La marque a acquis un caractère distinctif
La requérante allègue que la marque a acquis un caractère distinctif par l’usage qui en a été fait. L’allégation a été présentée à titre subsidiaire et sera donc examinée à un stade ultérieur de cet examen.
IV. Conclusion
Pour les raisons susmentionnées, et conformément à l’article 7, paragraphe 1, sous b) et c), du RMUE et à l’article 7, paragraphe 2, du RMUE, la demande de marque de l’Union européenne n° 019225251 est déclarée descriptive et dépourvue de caractère distinctif dans les pays anglophones de l’Union européenne pour tous les produits et services revendiqués.

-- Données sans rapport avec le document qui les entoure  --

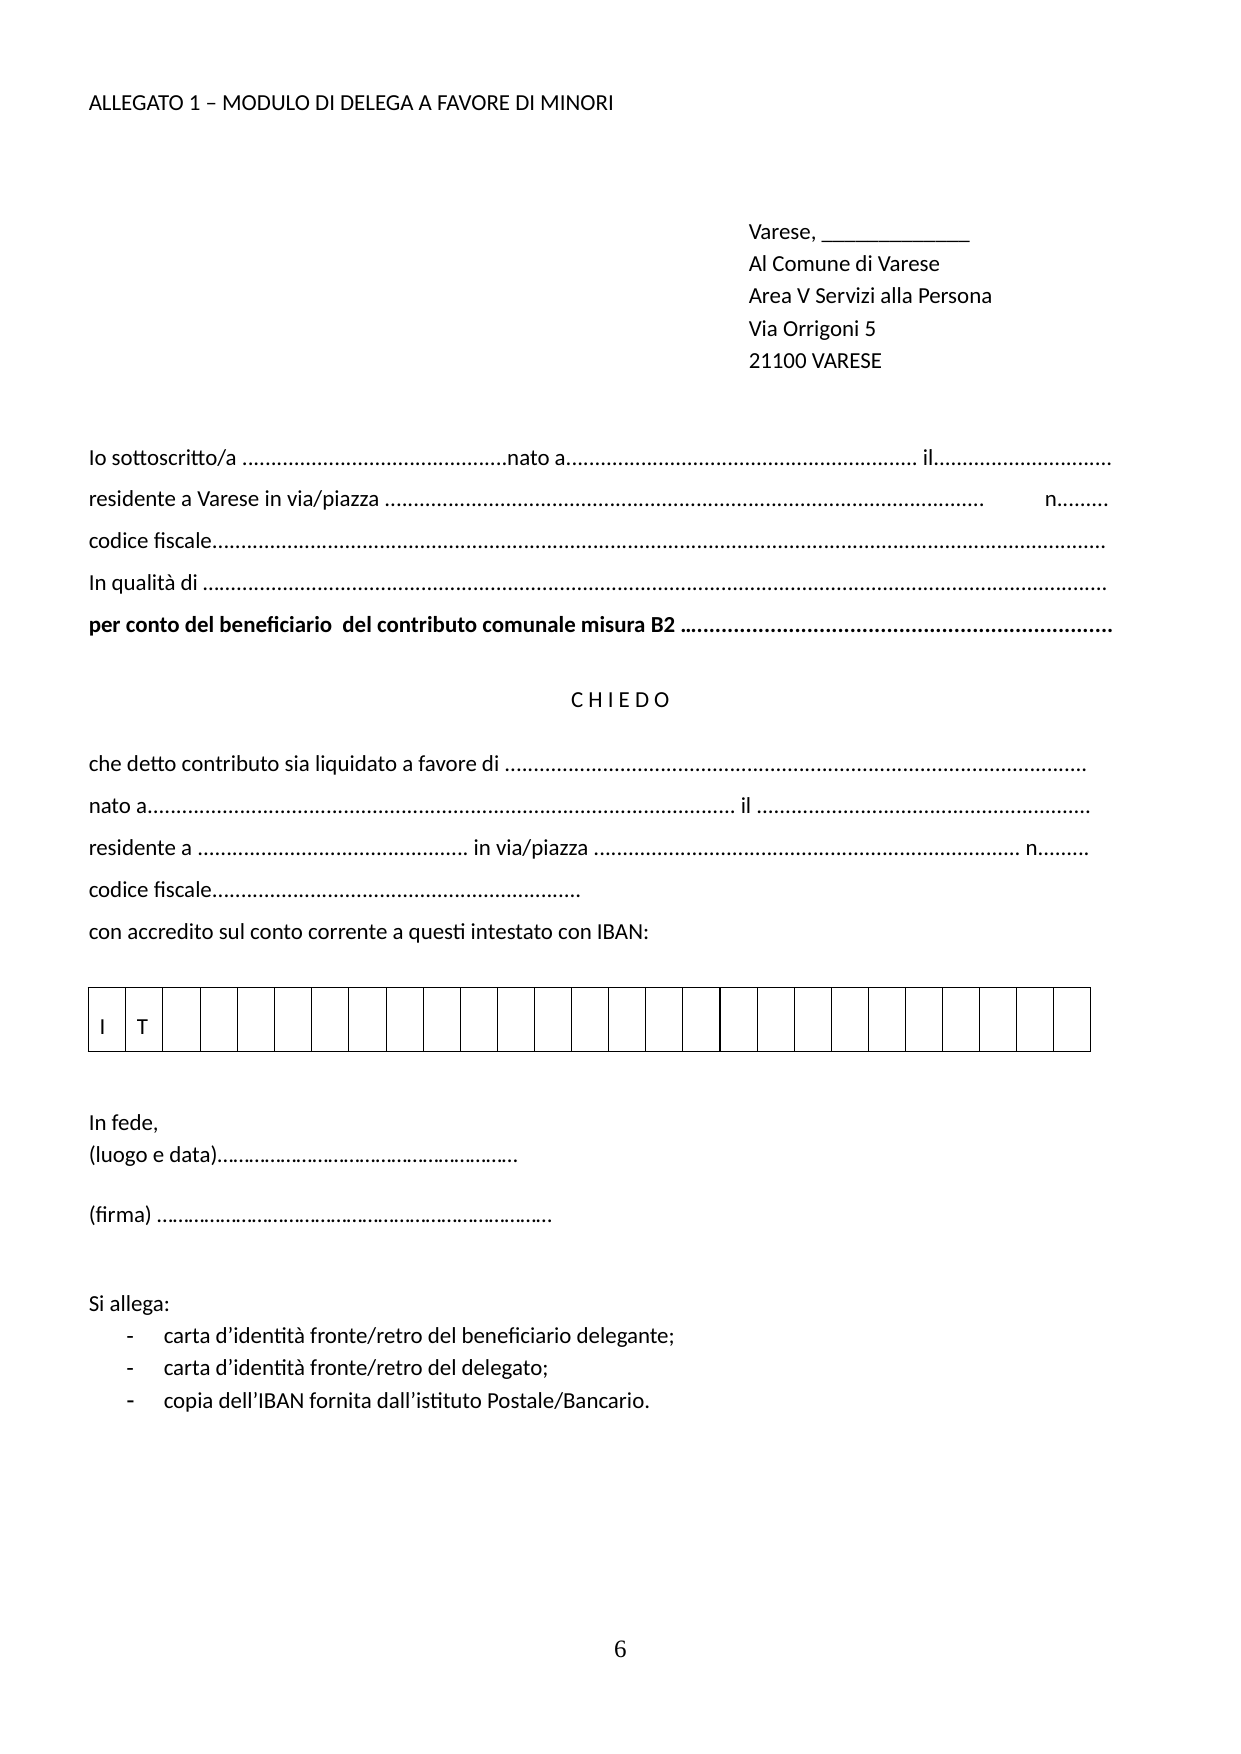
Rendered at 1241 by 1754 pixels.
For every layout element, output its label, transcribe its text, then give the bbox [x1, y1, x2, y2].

table_header [869, 988, 905, 1051]
list carta d’identità fronte/retro del delegato; [126, 1353, 1152, 1381]
text residente a ............................................... in via/piazza .......................................................................... n......... [88, 833, 1152, 861]
table_header [1054, 988, 1090, 1051]
table_header [906, 988, 942, 1051]
table_header [424, 988, 460, 1051]
list copia dell’IBAN fornita dall’istituto Postale/Bancario. [126, 1385, 1152, 1414]
text (firma) ………………………………………………………………… [88, 1201, 1152, 1228]
text Si allega: [88, 1289, 1152, 1317]
table_header [535, 988, 571, 1051]
table_header [238, 988, 274, 1051]
table_header [943, 988, 979, 1051]
text 21100 VARESE [88, 346, 1152, 374]
text Via Orrigoni 5 [88, 314, 1152, 342]
table_header [683, 988, 719, 1051]
text per conto del beneficiario del contributo comunale misura B2 ….................................................................... [88, 611, 1152, 638]
text che detto contributo sia liquidato a favore di ..................................................................................................... [88, 749, 1152, 777]
text con accredito sul conto corrente a questi intestato con IBAN: [88, 917, 1152, 945]
text C H I E D O [88, 685, 1152, 713]
table_header [387, 988, 423, 1051]
table_header [275, 988, 311, 1051]
table_header I [89, 988, 125, 1051]
table_header [832, 988, 868, 1051]
table_header [758, 988, 794, 1051]
text codice fiscale................................................................ [88, 875, 1152, 903]
table_header [1017, 988, 1053, 1051]
text residente a Varese in via/piazza ........................................................................................................ n......... [88, 484, 1152, 513]
table_header [572, 988, 608, 1051]
table_header [461, 988, 497, 1051]
table_header T [126, 988, 162, 1051]
text Io sottoscritto/a ..............................................nato a............................................................. il............................... [88, 443, 1152, 471]
table_header [498, 988, 534, 1051]
text Area V Servizi alla Persona [88, 282, 1152, 310]
table_header [201, 988, 237, 1051]
text In fede, [88, 1108, 1152, 1136]
text In qualità di ….......................................................................................................................................................... [88, 568, 1152, 597]
table_header [609, 988, 645, 1051]
table_header [163, 988, 200, 1051]
table_header [795, 988, 831, 1051]
table_header [646, 988, 682, 1051]
table_header [980, 988, 1016, 1051]
text Al Comune di Varese [88, 249, 1152, 277]
table_header [349, 988, 386, 1051]
text Varese, _____________ [88, 217, 1152, 245]
text (luogo e data)………………………………………………… [88, 1140, 1152, 1168]
text codice fiscale........................................................................................................................................................... [88, 527, 1152, 554]
list carta d’identità fronte/retro del beneficiario delegante; [126, 1321, 1152, 1349]
text nato a...................................................................................................... il .......................................................... [88, 791, 1152, 819]
table_header [721, 988, 757, 1051]
text ALLEGATO 1 – MODULO DI DELEGA A FAVORE DI MINORI [88, 88, 1152, 117]
table_header [312, 988, 348, 1051]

Conformément à l’article 66, paragraphe 2, du RMUE, vous avez le droit de former un recours contre la présente décision qui ne met pas fin à la procédure d’examen. Conformément à l’article 68 du RMUE, l’acte de recours doit être déposé par écrit auprès de l’Office dans un délai de deux mois à compter de la date de notification de la présente décision. Il doit être déposé dans la langue de la procédure dans laquelle la décision faisant l’objet du recours a été rendue. En outre, un mémoire exposant les motifs du recours doit être déposé dans un délai de quatre mois à compter de la même date. L’acte de recours n’est réputé déposé qu’après paiement de la taxe de recours de 720 EUR.
Une fois que la présente décision sera devenue définitive, la procédure sera reprise pour l’examen de l’allégation subsidiaire fondée sur l’article 7, paragraphe 3, du RMUE et l’article 2, paragraphe 2, du RMCUE.